Flight tests of the nation’s missile defense system will not resume until this fall at the earliest as the military revamps the program after two failures in the past seven months, a military official says.
The military may conduct two tests by year’s end, with the earliest possibly this fall, said the official, who spoke on the condition of anonymity because no schedule has been announced.
It is uncertain whether the military will have a target missile ready for launch, however, and the first test may not involve an attempt to hit a target.
The delay further hampers Pentagon efforts to validate a multibillion-dollar program that supporters say will help protect the nation from ballistic missiles such as those being deployed by North Korea and other nuclear-armed rogue states.
Even though the military occasionally activates interceptor bases in Alaska and California, they are not on around-the-clock alert as envisioned. The system has not had a successful intercept of a target since October 2002. Three tests have ended in failure. The Bush administration had said the system would be working by the end of 2004.
An independent review, performed this year for the Pentagon’s Missile Defense Agency, suggested that the rush to deploy the defenses led to inadequate quality control during the tests.
The report was posted online by the Center for Defense Information, a liberal defense policy think tank in Washington.
Missile Defense Agency spokesman Rick Lehner said the report raised some issues regarding quality control that, “quite frankly, we didn’t pay enough attention to, and now we are.”
President Bush is seeking $9 billion for the program in the upcoming budget year, $1 billion less than previously planned.

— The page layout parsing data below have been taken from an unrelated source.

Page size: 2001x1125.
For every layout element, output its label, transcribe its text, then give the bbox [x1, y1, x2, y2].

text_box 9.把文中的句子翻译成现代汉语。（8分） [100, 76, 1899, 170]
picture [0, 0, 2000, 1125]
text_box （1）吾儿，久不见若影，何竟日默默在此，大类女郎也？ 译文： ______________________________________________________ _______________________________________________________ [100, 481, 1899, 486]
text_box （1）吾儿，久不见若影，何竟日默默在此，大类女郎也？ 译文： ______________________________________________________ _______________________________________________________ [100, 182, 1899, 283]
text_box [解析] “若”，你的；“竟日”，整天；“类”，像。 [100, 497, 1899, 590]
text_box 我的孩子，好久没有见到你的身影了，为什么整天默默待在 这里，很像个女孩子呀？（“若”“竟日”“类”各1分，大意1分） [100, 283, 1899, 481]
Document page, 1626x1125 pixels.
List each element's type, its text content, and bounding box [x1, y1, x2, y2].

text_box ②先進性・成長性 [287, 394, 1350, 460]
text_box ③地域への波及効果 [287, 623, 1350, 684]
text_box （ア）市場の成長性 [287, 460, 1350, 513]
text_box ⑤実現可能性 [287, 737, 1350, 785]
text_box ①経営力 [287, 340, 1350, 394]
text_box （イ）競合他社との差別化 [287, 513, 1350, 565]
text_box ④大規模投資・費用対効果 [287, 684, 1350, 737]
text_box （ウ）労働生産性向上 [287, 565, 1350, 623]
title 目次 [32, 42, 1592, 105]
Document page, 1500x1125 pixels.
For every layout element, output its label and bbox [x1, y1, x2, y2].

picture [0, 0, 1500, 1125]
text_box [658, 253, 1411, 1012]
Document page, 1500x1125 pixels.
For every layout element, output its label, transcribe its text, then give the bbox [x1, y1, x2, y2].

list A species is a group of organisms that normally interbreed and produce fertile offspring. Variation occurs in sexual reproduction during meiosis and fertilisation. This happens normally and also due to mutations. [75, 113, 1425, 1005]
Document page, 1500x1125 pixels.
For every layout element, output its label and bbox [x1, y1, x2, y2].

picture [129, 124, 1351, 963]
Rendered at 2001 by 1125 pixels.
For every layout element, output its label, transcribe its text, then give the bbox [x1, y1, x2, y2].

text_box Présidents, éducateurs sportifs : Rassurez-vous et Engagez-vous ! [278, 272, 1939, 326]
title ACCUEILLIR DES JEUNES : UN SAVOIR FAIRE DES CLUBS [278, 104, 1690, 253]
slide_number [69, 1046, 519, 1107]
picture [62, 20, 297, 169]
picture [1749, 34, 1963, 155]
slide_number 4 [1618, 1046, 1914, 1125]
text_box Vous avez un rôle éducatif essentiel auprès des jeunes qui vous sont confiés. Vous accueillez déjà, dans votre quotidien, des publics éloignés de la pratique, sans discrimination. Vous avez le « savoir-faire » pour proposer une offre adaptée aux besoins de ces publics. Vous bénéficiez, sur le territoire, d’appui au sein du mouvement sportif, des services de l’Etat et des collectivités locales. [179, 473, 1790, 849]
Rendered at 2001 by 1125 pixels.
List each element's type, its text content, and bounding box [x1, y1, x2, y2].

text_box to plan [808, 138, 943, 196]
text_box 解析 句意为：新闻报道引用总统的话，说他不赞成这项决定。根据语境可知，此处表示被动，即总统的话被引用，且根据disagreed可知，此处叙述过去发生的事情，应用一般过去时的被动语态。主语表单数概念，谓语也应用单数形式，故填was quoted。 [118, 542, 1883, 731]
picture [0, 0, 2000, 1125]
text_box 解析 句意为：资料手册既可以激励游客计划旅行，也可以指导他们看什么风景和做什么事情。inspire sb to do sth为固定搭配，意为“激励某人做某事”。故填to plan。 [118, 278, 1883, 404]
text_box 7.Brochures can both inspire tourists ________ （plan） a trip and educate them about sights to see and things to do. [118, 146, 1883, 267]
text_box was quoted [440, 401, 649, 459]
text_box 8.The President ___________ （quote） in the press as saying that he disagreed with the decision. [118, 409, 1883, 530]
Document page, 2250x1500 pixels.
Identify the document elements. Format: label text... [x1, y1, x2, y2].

In the two most recent tests, each costing $85 million, the interceptors from Kwajalein Island in the Pacific Ocean failed to get out of their silos to intercept a target launched from Kodiak Island, Alaska.
On Dec. 15, the test missile did not launch because of a problem with communications software. The second test, on Feb. 14, failed because an arm that holds up the interceptor did not fully retract in the moments before it launched, officials said.
The Missile Defense Agency is putting together a schedule for future tests, Mr. Lehner said. The goal is to make the tests more rigorous for the interceptor missiles and less likely to fail from test equipment woes.
Whatever becomes of the testing, the Pentagon will forge ahead this summer with installing 10 new interceptor missiles at its base in Fort Greely, Alaska, officials said. Greely has six interceptors in place.